┌──

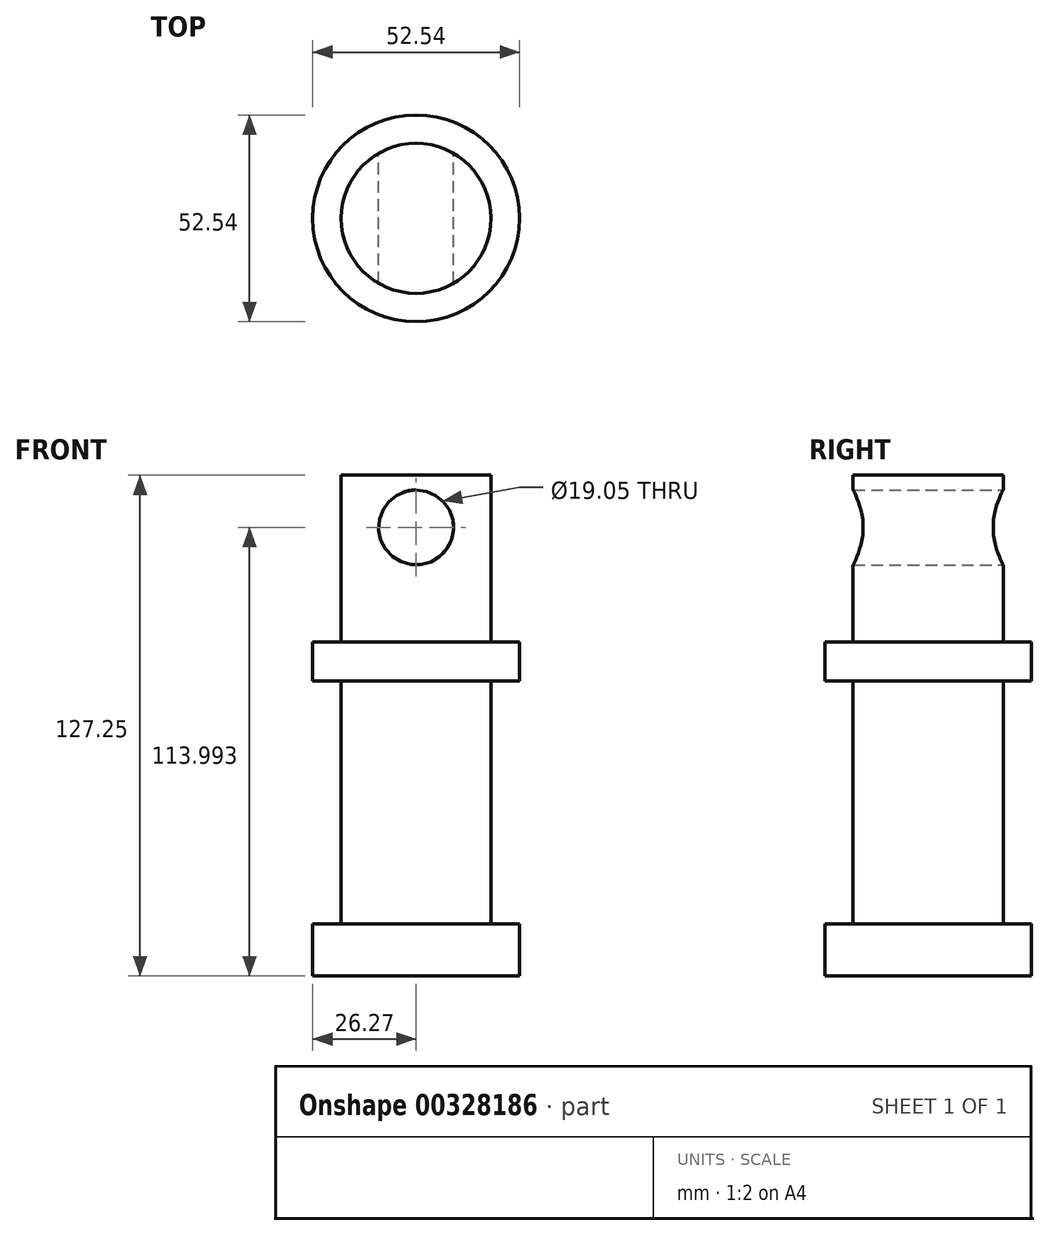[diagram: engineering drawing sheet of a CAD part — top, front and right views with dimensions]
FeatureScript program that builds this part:
annotation { "Feature Type Name" : "Feature", "Feature Type Description" : "" }
export const myFeature = defineFeature(function(context is Context, id is Id, definition is map)
    precondition{}
    {
        {
            var Q0;
            Q0=qCreatedBy(makeId("Top.planeOp"),FACE);
            var sketch = newSketch(context, id + "F0", { "sketchPlane" : qUnion([Q0])});
            skCircle(sketch, "E0", {"center": v(0, 0) * mm, "radius": 19.05 * mm});
            skSolve(sketch);
        }
        {
            var Q0;
            Q0 = qSketchRegion(id + "F0", true);
            extrude(context, id + "F1", {"entities" : qUnion([Q0]), "endBound" : BoundingType.SYMMETRIC, "depth" : 127 * mm});
        }
        {
            var Q0;
            Q0=qCreatedBy(makeId("Front.planeOp"),FACE);
            var sketch = newSketch(context, id + "F2", { "sketchPlane" : qUnion([Q0])});
            skPoint(sketch, "E1", {"position": v(0, 50.24) * mm});
            skSolve(sketch);
        }
        {
            var Q0;
            Q0=sQuery(id+"F2.wireOp",VERTEX,"E1");
            var Q1;
            Q1=makeQuery(id+"F1.opExtrude","SWEPT_BODY",BODY,{"disambiguationData":[OSD([sQuery(id+"F0.wireOp",EDGE,"E0")])]});
            hole(context, id + "F3", {"style" : HoleStyle.SIMPLE, "endStyle" : HoleEndStyle.THROUGH, "oppositeDirection" : true, "holeDiameter" : 19.05 * mm, "tappedDepth" : 12.7 * mm, "tapClearance" : 3, "locations" : qUnion([Q0]), "scope" : qUnion([Q1])});
        }
        {
            var Q0;
            Q0=sQuery(id+"F2.wireOp",VERTEX,"E1");
            var Q1;
            Q1=makeQuery(id+"F1.opExtrude","SWEPT_BODY",BODY,{"disambiguationData":[OSD([sQuery(id+"F0.wireOp",EDGE,"E0")])]});
            hole(context, id + "F4", {"style" : HoleStyle.SIMPLE, "endStyle" : HoleEndStyle.THROUGH, "holeDiameter" : 19.05 * mm, "tappedDepth" : 12.7 * mm, "tapClearance" : 3, "locations" : qUnion([Q0]), "scope" : qUnion([Q1])});
        }
        {
            var Q0;
            Q0=qCreatedBy(makeId("Top.planeOp"),FACE);
            var sketch = newSketch(context, id + "F5", { "sketchPlane" : qUnion([Q0])});
            skCircle(sketch, "E2", {"center": v(0, 0) * mm, "radius": 26.27 * mm});
            skSolve(sketch);
        }
        {
            var Q0;
            Q0=makeQuery(id+"F5.imprint","IMPRINT",FACE,{"disambiguationData":[TD([[makeQuery(id+"F5.imprint","IMPRINT",EDGE,{"derivedFrom":sQuery(id+"F5.wireOp",EDGE,"E2")}),1.0]])]});
            extrude(context, id + "F6", {"entities" : qUnion([Q0]), "operationType" : NewBodyOperationType.ADD, "oppositeDirection" : true, "depth" : 63.75 * mm, "hasSecondDirection" : true, "secondDirectionOppositeDirection" : true, "secondDirectionDepth" : 50.55 * mm});
        }
        {
            var Q0;
            Q0 = qSketchRegion(id + "F5", true);
            extrude(context, id + "F7", {"entities" : qUnion([Q0]), "operationType" : NewBodyOperationType.ADD, "depth" : 21.08 * mm, "hasSecondDirection" : true, "secondDirectionOppositeDirection" : false, "secondDirectionDepth" : 11.18 * mm});
        }
    });
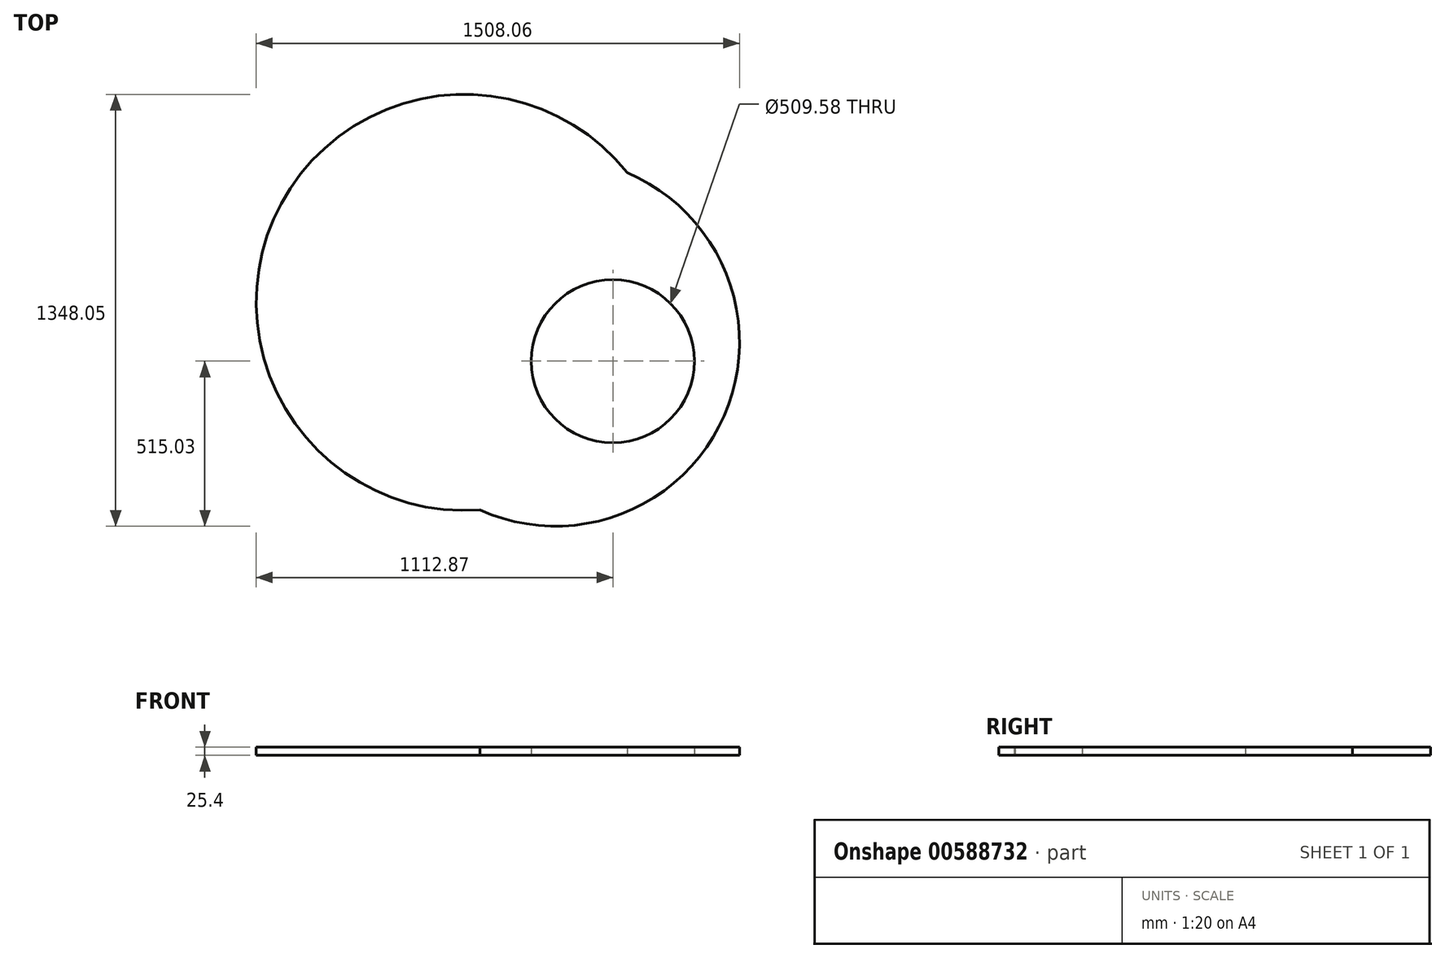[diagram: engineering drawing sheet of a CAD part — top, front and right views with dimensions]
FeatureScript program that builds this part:
annotation { "Feature Type Name" : "Feature", "Feature Type Description" : "" }
export const myFeature = defineFeature(function(context is Context, id is Id, definition is map)
    precondition{}
    {
        {
            var Q0;
            Q0=qCreatedBy(makeId("Top.planeOp"),FACE);
            var sketch = newSketch(context, id + "F0", { "sketchPlane" : qUnion([Q0])});
            skCircle(sketch, "E0", {"center": v(0, 0) * mm, "radius": 76.97 * mm});
            skCircle(sketch, "E1", {"center": v(0, 0) * mm, "radius": 11.06 * mm});
            skCircle(sketch, "E2", {"center": v(0, 0) * mm, "radius": 199.27 * mm});
            skCircle(sketch, "E3", {"center": v(-190.23, 59.34) * mm, "radius": 574.37 * mm});
            skCircle(sketch, "E4", {"center": v(-474.3, 183.4) * mm, "radius": 649.62 * mm});
            skCircle(sketch, "E5", {"center": v(-11.06, 0) * mm, "radius": 254.8 * mm});
            skSolve(sketch);
        }
        {
            var Q0;
            Q0 = qSketchRegion(id + "F0", true);
            extrude(context, id + "F1", {"entities" : qUnion([Q0]), "depth" : 25.4 * mm, "offsetDistance" : 25.4 * mm});
        }
    });
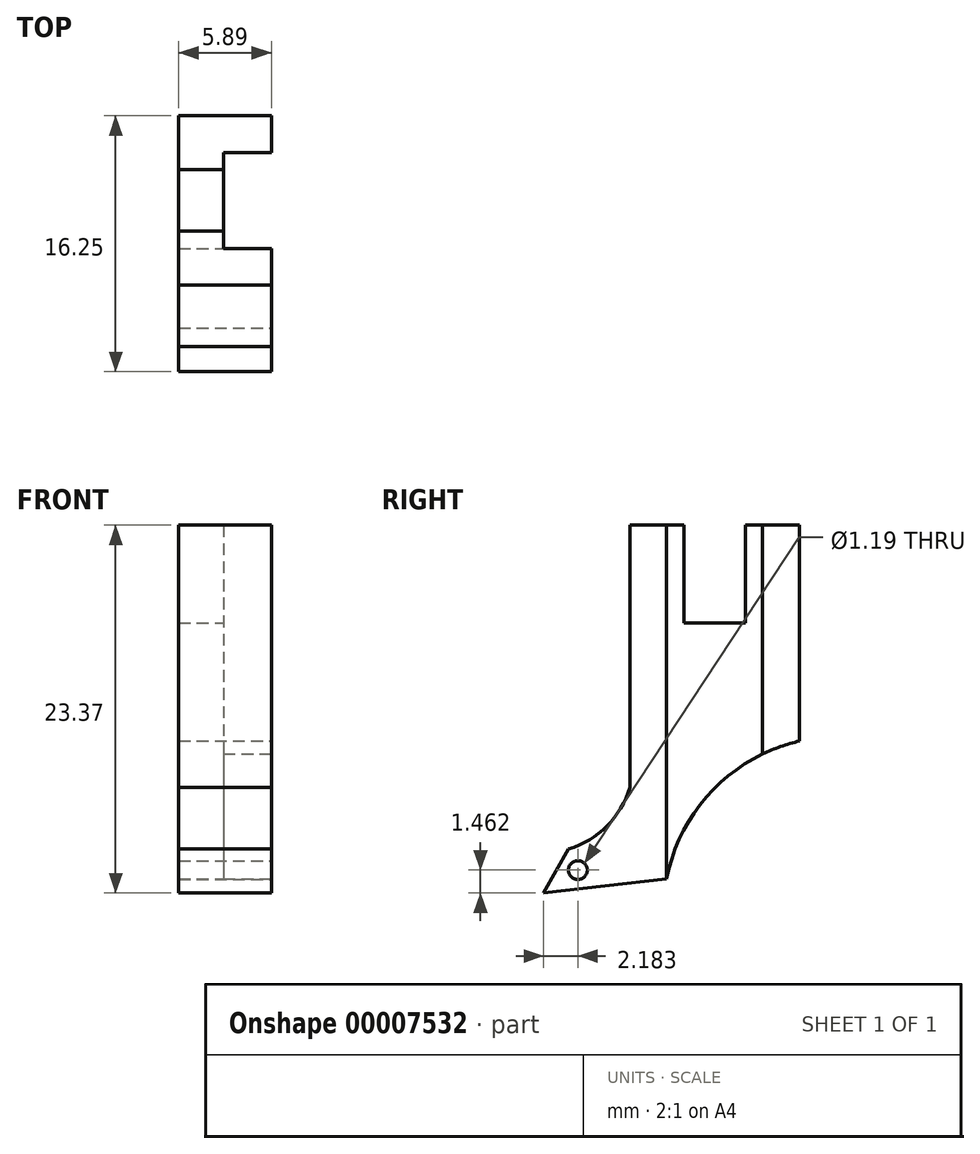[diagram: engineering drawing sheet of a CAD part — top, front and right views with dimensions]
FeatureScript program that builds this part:
annotation { "Feature Type Name" : "Feature", "Feature Type Description" : "" }
export const myFeature = defineFeature(function(context is Context, id is Id, definition is map)
    precondition{}
    {
        {
            var Q0;
            Q0=qCreatedBy(makeId("Right.planeOp"),FACE);
            var sketch = newSketch(context, id + "F0", { "sketchPlane" : qUnion([Q0])});
            skLineSegment(sketch, "E0", {"start": v(0, 32.46) * mm, "end": v(0, -41.99) * mm, "construction": true});
            skLineSegment(sketch, "E1", {"start": v(5.38, 20.85) * mm, "end": v(5.38, -12.47) * mm});
            skLineSegment(sketch, "E2.0.MirrorCS", {"start": v(-5.38, 20.85) * mm, "end": v(-5.38, -12.47) * mm});
            skLineSegment(sketch, "E3", {"start": v(-21.69, -19.18) * mm, "end": v(18.7, -19.18) * mm, "construction": true});
            skLineSegment(sketch, "E4", {"start": v(-5.38, 4.2) * mm, "end": v(-1.96, 4.2) * mm});
            skLineSegment(sketch, "E5", {"start": v(-1.96, 4.2) * mm, "end": v(-1.96, -2.03) * mm});
            skLineSegment(sketch, "E6.0.MirrorCS", {"start": v(1.96, 4.2) * mm, "end": v(1.96, -2.03) * mm});
            skLineSegment(sketch, "E7", {"start": v(-1.96, -2.03) * mm, "end": v(1.96, -2.03) * mm});
            skLineSegment(sketch, "E8.trimOffspring", {"start": v(1.96, 4.2) * mm, "end": v(5.38, 4.2) * mm});
            skLineSegment(sketch, "E9", {"start": v(-3.05, 6.58) * mm, "end": v(-3.05, -18.26) * mm});
            skLineSegment(sketch, "E10", {"start": v(-9.6, -9.53) * mm, "end": v(5.38, -9.53) * mm, "construction": true});
            skLineSegment(sketch, "E11", {"start": v(-10.87, -12.93) * mm, "end": v(-10.87, -29.83) * mm, "construction": true});
            skArc(sketch, "E12", {"start": v(5.38, -9.52) * mm, "mid": v(-0.13, -12.65) * mm, "end": v(-3.05, -18.26) * mm});
            skLineSegment(sketch, "E13", {"start": v(-3.05, -18.26) * mm, "end": v(-10.87, -19.18) * mm});
            skLineSegment(sketch, "E14", {"start": v(-8.24, -12.47) * mm, "end": v(8.57, -12.47) * mm, "construction": true});
            skLineSegment(sketch, "E15", {"start": v(-10.87, -19.18) * mm, "end": v(-9.28, -16.38) * mm});
            skLineSegment(sketch, "E16", {"start": v(-19.81, -16.38) * mm, "end": v(20.14, -16.38) * mm, "construction": true});
            skPoint(sketch, "E17", {"position": v(-9.28, -16.38) * mm});
            skArc(sketch, "E18", {"start": v(-9.28, -16.38) * mm, "mid": v(-6.84, -14.92) * mm, "end": v(-5.38, -12.47) * mm});
            skCircle(sketch, "E19", {"center": v(-8.69, -17.72) * mm, "radius": 0.6 * mm});
            skLineSegment(sketch, "E20.0.MirrorCS", {"start": v(3.05, 6.58) * mm, "end": v(3.05, -18.26) * mm});
            skLineSegment(sketch, "E21", {"start": v(-3.05, -18.26) * mm, "end": v(3.05, -18.26) * mm});
            skLineSegment(sketch, "E22", {"start": v(-3.05, 6.58) * mm, "end": v(3.05, 6.58) * mm});
            skSolve(sketch);
        }
        {
            var Q0;
            {var subQ2=sQuery(id+"F0.wireOp",EDGE,"E4");Q0=makeQuery(id+"F0.imprint","IMPRINT",FACE,{"disambiguationData":[TD([[makeQuery(id+"F0.imprint","IMPRINT",EDGE,{"derivedFrom":subQ2}),-1.0]])]});}
            var Q1;
            {var subQ10=sQuery(id+"F0.wireOp",EDGE,"E5");Q1=makeQuery(id+"F0.imprint","IMPRINT",FACE,{"disambiguationData":[TD([[makeQuery(id+"F0.imprint","IMPRINT",EDGE,{"derivedFrom":subQ10}),-1.0]])]});}
            var Q2;
            {var subQ3=sQuery(id+"F0.wireOp",EDGE,"E8.trimOffspring");var subQ5=sQuery(id+"F0.wireOp",EDGE,"E1");var subQ7=makeQuery(id+"F0.imprint","INTERSECT",VERTEX,{"derivedFrom":[subQ5,subQ3]});Q2=makeQuery(id+"F0.imprint","IMPRINT",FACE,{"disambiguationData":[TD([[makeQuery(id+"F0.imprint","IMPRINT",EDGE,{"disambiguationData":[TD([[subQ7,-1.0]])],"derivedFrom":subQ5}),-1.0]])]});}
            extrude(context, id + "F1", {"entities" : qUnion([Q0, Q1, Q2]), "oppositeDirection" : true, "depth" : 5.9 * mm});
        }
        {
            var Q0;
            {var subQ10=sQuery(id+"F0.wireOp",EDGE,"E5");Q0=makeQuery(id+"F0.imprint","IMPRINT",FACE,{"disambiguationData":[TD([[makeQuery(id+"F0.imprint","IMPRINT",EDGE,{"derivedFrom":subQ10}),-1.0]])]});}
            extrude(context, id + "F2", {"entities" : qUnion([Q0]), "operationType" : NewBodyOperationType.REMOVE, "oppositeDirection" : true, "depth" : 3.05 * mm});
        }
    });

└──

Tally the lines in the entries above that contain the string "entities", counting only matches with the same capitalization, and give the number alone.

FINISHED EXERCISE:
6